Surge in dengue is a viral disease that is transmitted by the bite of a female mosquito named Aedes Aegypti, which is already infected by the virus. Aedes aegypti is a daytime feeder and the peak biting periods are early in the morning and in the evening before dusk.
The virus responsible for causing dengue is called dengue virus (DENV). There are four DENV serotypes (DENV-1, -2, -3, and -4). Infection with one serotype of DENV provides immunity to that serotype for life but provides no long-term immunity to other serotypes. Thus, a person can be infected as many as four times, once with each serotype.

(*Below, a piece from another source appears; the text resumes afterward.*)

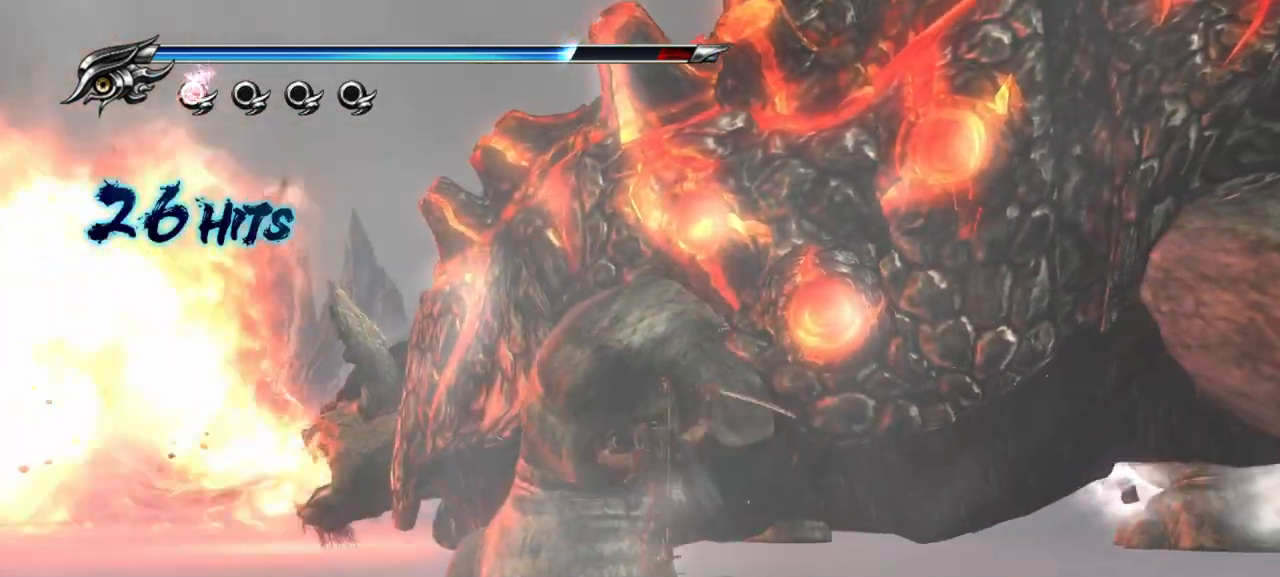
{"buttons": ["TRIANGLE"], "left_stick": "up-left", "right_stick": "center", "events": [[33, "SQUARE", "down"], [100, "SQUARE", "up"], [183, "SQUARE", "down"], [250, "SQUARE", "up"], [317, "SQUARE", "down"], [400, "SQUARE", "up"], [483, "TRIANGLE", "down"]]}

Surge in dengue infection usually develops five to six days after being bitten by the mosquito. Dengue causes a wide spectrum of diseases, which can range from subclinical disease (people may not know that they are infected) to severe flu-like symptoms. Though less common, some people develop severe dengue or Dengue Haemorrhagic Fever (DHF), which is the leading cause of serious illness and death.
According to a recent update by the Centre for Disease Control (CDC) each year, up to 400 million people get infected with dengue and approximately 100 million people get sick due to infection, and 40,000 die from severe dengue. The risk of dengue infection exists in 129 countries, however, 70 percent of the actual burden is in Asia. According to National Vector Borne Disease Control Programme, Ministry of Health and Family Welfare, as of September 2021, a total of 60,112 cases of dengue were reported in India.